Posted on July 26, 2016

After the successful integration of the deep neural network prototype into TMVA described in the last post, the next milestone was the development of a GPU backend for the neural network implementation. While the implementation itself was ready relatively quickly, it took until now to get the code ready for integration into the TMVA master branch and test the implementation on the Higgs benchmark dataset.

The CUDA DNN Backend

This first implementation of a GPU backend for deep neural networks was developed using NVIDIAs CUDA API. While it is also planned to develop an OpenCL backend for the deep neural network implementation in TMVA, the choice to start with a CUDA implementation was mainly based on me being more familiar with the CUDA API as well as the improved (expected) performance on CUDA devices.

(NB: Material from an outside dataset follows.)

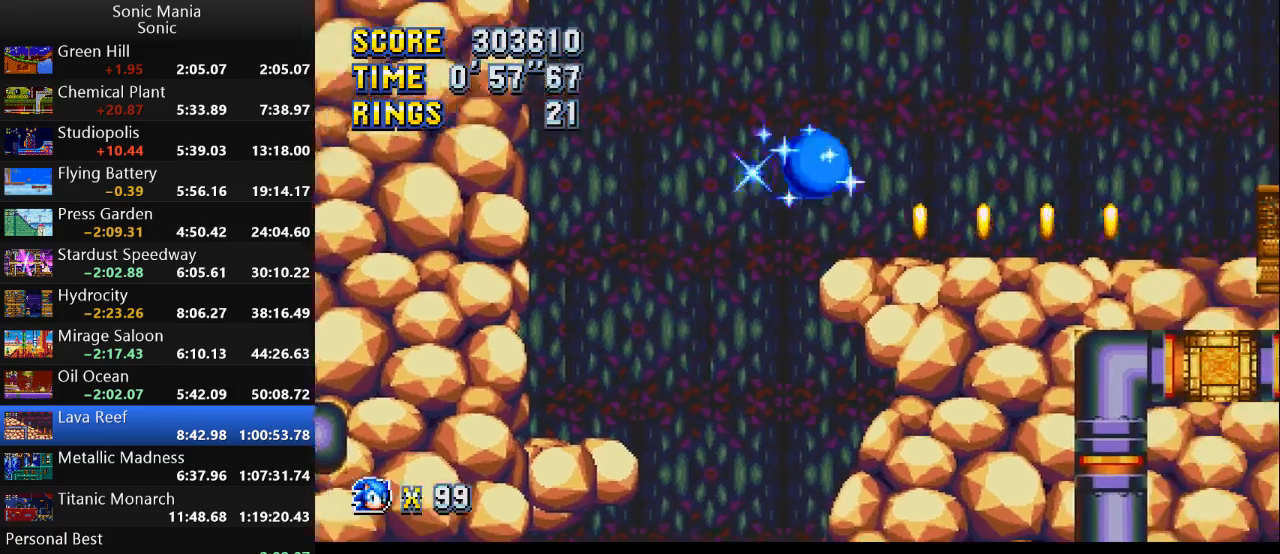
{"buttons": ["A"], "left_stick": "right", "right_stick": "center", "events": [[367, "B", "up"], [433, "A", "down"]]}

The implementation uses cuBLAS for the linear algebra function required in the backend including matrix-matrix multiplication (cublasDgemm) and scaled matrix addition (cublasDaxpy). For the application of activation functions, computation of their gradients, evaluation of loss and regularization functionals as well as application of dropout, the implementation uses its own kernels in order to minimize external dependencies.

Data Transfer

Excessive data transfers are the weak spot of GPGPU programming. GPU computing architectures generally dispose of only a limited amount of directly accessible device memory and transferring data from the host is expensive. While the training of deep neural networks may require the transfer of large amounts of training data to the GPU, the transfers are independent from the actual computation and the training data can therefore easily be preloaded and transfers overlapped with computation.

The approach taken here is to continuously stream the data instead of moving all training data to the device at the beginning of the training. This will allow for greater flexibility when running on devices with limited memory or training on very large data sets. The streaming is handled by an architecture specific data loader class. This data loader class provides begin() and end() methods that allow the user to iterate over the batches in a training epoch. Each batch object in turn provides access to the training data through GetInput() and GetOutput() member functions, which return a batch of training data in matrix representation. The class structure of the generic training class and the CUDA backend class is illustrated in the figure below.

Figure 2: Cuda implementation of the data streaming interface for the training of deep neural networks.

Benchmark Tests

In order ensure correctness of the GPU implementation as well as to get a first impression of its computational performance, the CUDA backend was used to train a neural network on the Higgs dataset and its classification performance compared to the original CPU deep neural network implementation.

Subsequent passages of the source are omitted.